Split out tokenizer and test it explicit.

author: Henning Baldersheim <balder@yahoo-inc.com> 2024-01-11 13:49:52 +0000
committer: Henning Baldersheim <balder@yahoo-inc.com> 2024-01-11 13:49:52 +0000
commit: 8a14af615bee86a178ea4838cc91d2079d9007aa (patch)
tree: 27aca677675d33cebefec09367f580f61f31a54b /streamingvisitors/src/vespa
parent: b4b5bd584110601471abf51bc59f29752e295fca (diff)
7 files changed, 75 insertions, 57 deletions
diff --git a/streamingvisitors/src/vespa/vsm/searcher/CMakeLists.txt b/streamingvisitors/src/vespa/vsm/searcher/CMakeLists.txt
index 1a9238346b0..40aad418b22 100644
--- a/streamingvisitors/src/vespa/vsm/searcher/CMakeLists.txt
+++ b/streamingvisitors/src/vespa/vsm/searcher/CMakeLists.txt
@@ -17,6 +17,7 @@ vespa_add_library(vsm_vsmsearcher OBJECT
     intfieldsearcher.cpp
     nearest_neighbor_field_searcher.cpp
     strchrfieldsearcher.cpp
+    tokenizereader.cpp
     utf8flexiblestringfieldsearcher.cpp
     utf8strchrfieldsearcher.cpp
     utf8stringfieldsearcherbase.cpp
diff --git a/streamingvisitors/src/vespa/vsm/searcher/tokenizereader.cpp b/streamingvisitors/src/vespa/vsm/searcher/tokenizereader.cpp
new file mode 100644
index 00000000000..d8a6091fe11
--- /dev/null
+++ b/streamingvisitors/src/vespa/vsm/searcher/tokenizereader.cpp
@@ -0,0 +1,21 @@
+// Copyright Vespa.ai.
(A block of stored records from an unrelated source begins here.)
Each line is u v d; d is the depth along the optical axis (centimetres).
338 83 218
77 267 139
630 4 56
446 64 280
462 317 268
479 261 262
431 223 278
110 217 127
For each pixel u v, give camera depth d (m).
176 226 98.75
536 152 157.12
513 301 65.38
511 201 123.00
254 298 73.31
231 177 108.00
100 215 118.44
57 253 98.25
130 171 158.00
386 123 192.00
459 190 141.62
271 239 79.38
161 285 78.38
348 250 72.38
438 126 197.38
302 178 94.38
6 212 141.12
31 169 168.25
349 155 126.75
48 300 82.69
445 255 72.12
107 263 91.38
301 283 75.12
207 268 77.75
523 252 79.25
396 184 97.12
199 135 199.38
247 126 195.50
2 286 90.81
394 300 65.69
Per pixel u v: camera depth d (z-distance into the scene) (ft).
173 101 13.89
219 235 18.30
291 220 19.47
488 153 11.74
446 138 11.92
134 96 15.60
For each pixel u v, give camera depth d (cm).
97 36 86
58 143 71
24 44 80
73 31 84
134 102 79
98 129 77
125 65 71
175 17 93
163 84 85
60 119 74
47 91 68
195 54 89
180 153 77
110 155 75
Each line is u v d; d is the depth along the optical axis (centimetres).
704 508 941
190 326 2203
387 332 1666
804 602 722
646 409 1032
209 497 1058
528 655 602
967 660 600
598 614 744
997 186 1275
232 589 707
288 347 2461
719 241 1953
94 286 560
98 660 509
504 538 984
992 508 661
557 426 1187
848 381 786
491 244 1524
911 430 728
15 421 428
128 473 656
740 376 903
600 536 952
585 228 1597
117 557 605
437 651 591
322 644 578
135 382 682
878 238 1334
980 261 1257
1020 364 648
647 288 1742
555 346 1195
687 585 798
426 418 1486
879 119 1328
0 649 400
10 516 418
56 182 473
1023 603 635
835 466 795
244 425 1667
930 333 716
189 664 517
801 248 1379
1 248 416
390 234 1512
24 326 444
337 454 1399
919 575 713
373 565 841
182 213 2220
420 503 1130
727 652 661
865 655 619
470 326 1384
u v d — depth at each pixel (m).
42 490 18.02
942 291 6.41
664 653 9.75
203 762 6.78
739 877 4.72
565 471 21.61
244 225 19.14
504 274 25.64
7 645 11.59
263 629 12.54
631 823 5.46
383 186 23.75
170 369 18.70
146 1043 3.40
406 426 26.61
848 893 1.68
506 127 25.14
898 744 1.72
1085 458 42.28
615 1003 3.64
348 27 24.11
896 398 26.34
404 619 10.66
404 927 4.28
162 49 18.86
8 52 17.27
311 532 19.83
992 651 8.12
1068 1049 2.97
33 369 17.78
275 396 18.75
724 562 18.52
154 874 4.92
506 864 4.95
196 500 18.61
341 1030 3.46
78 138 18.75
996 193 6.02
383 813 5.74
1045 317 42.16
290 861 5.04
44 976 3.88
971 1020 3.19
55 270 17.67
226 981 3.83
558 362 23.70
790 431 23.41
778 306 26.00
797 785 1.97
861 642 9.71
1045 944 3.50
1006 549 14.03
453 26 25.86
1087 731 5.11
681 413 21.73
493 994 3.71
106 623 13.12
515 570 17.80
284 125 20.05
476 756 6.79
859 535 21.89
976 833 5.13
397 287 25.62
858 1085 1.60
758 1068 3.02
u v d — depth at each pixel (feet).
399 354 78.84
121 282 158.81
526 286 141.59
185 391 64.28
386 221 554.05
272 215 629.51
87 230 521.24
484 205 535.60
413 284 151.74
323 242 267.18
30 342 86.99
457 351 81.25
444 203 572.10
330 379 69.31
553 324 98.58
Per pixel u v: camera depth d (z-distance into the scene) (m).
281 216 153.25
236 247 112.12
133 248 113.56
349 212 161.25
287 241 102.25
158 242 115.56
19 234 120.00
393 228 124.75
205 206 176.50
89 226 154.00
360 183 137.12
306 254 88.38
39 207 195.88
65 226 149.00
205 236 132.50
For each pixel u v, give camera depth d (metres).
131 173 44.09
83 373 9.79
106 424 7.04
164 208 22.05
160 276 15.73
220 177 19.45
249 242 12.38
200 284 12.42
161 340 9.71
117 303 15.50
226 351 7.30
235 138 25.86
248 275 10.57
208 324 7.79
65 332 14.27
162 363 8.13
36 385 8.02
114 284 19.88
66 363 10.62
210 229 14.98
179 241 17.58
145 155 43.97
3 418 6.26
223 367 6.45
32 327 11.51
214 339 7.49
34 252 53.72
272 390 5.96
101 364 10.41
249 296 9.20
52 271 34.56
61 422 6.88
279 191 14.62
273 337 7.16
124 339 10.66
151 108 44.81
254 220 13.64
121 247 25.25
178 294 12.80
Licensed under the terms of the Apache 2.0 license. See LICENSE in the project root.
+
+#include "tokenizereader.h"
+
+namespace vsm {
+
+void
+TokenizeReader::fold(ucs4_t c) {
+    const char *repl = Fast_NormalizeWordFolder::ReplacementString(c);
+    if (repl != nullptr) {
+        size_t repllen = strlen(repl);
+        if (repllen > 0) {
+            _q = Fast_UnicodeUtil::ucs4copy(_q,repl);
+        }
+    } else {
+        c = Fast_NormalizeWordFolder::lowercase_and_fold(c);
+        *_q++ = c;
+    }
+}
+
+}
diff --git a/streamingvisitors/src/vespa/vsm/searcher/tokenizereader.h b/streamingvisitors/src/vespa/vsm/searcher/tokenizereader.h
new file mode 100644
index 00000000000..76ca2e8d24b
--- /dev/null
+++ b/streamingvisitors/src/vespa/vsm/searcher/tokenizereader.h
@@ -0,0 +1,50 @@
+// Copyright Vespa.ai. Licensed under the terms of the Apache 2.0 license. See LICENSE in the project root.
+#pragma once
+
+#include <vespa/searchlib/query/streaming/querynoderesultbase.h>
+#include <vespa/searchlib/query/base.h>
+#include <vespa/fastlib/text/normwordfolder.h>
+
+namespace vsm {
+
+class TokenizeReader {
+public:
+    using byte = search::byte;
+    using Normalizing = search::streaming::Normalizing;
+    TokenizeReader(const byte *p, uint32_t len, ucs4_t *q) noexcept
+        : _p(p),
+          _p_end(p + len),
+          _q(q),
+          _q_start(q)
+    {}
+    ucs4_t next() noexcept { return Fast_UnicodeUtil::GetUTF8Char(_p); }
+    void normalize(ucs4_t c, Normalizing normalize_mode) {
+        switch (normalize_mode) {
+            case Normalizing::LOWERCASE:
+                c = Fast_NormalizeWordFolder::lowercase(c);
+                [[fallthrough]];
+            case Normalizing::NONE:
+                *_q++ = c;
+                break;
+            case Normalizing::LOWERCASE_AND_FOLD:
+                fold(c);
+                break;
+        }
+    }
+    bool hasNext() const noexcept { return _p < _p_end; }
+    const byte * p() const noexcept { return _p; }
+    size_t complete() noexcept {
+        *_q = 0;
+        size_t token_len = _q - _q_start;
+        _q = _q_start;
+        return token_len;
+    }
+private:
+    void fold(ucs4_t c);
+    const byte *_p;
+    const byte *_p_end;
+    ucs4_t     *_q;
+    ucs4_t     *_q_start;
+};
+
+}
diff --git a/streamingvisitors/src/vespa/vsm/searcher/utf8strchrfieldsearcher.cpp b/streamingvisitors/src/vespa/vsm/searcher/utf8strchrfieldsearcher.cpp
index fa1fc83728c..37dc4ffb99c 100644
--- a/streamingvisitors/src/vespa/vsm/searcher/utf8strchrfieldsearcher.cpp
+++ b/streamingvisitors/src/vespa/vsm/searcher/utf8strchrfieldsearcher.cpp
@@ -1,5 +1,6 @@
 // Copyright Vespa.ai. Licensed under the terms of the Apache 2.0 license. See LICENSE in the project root.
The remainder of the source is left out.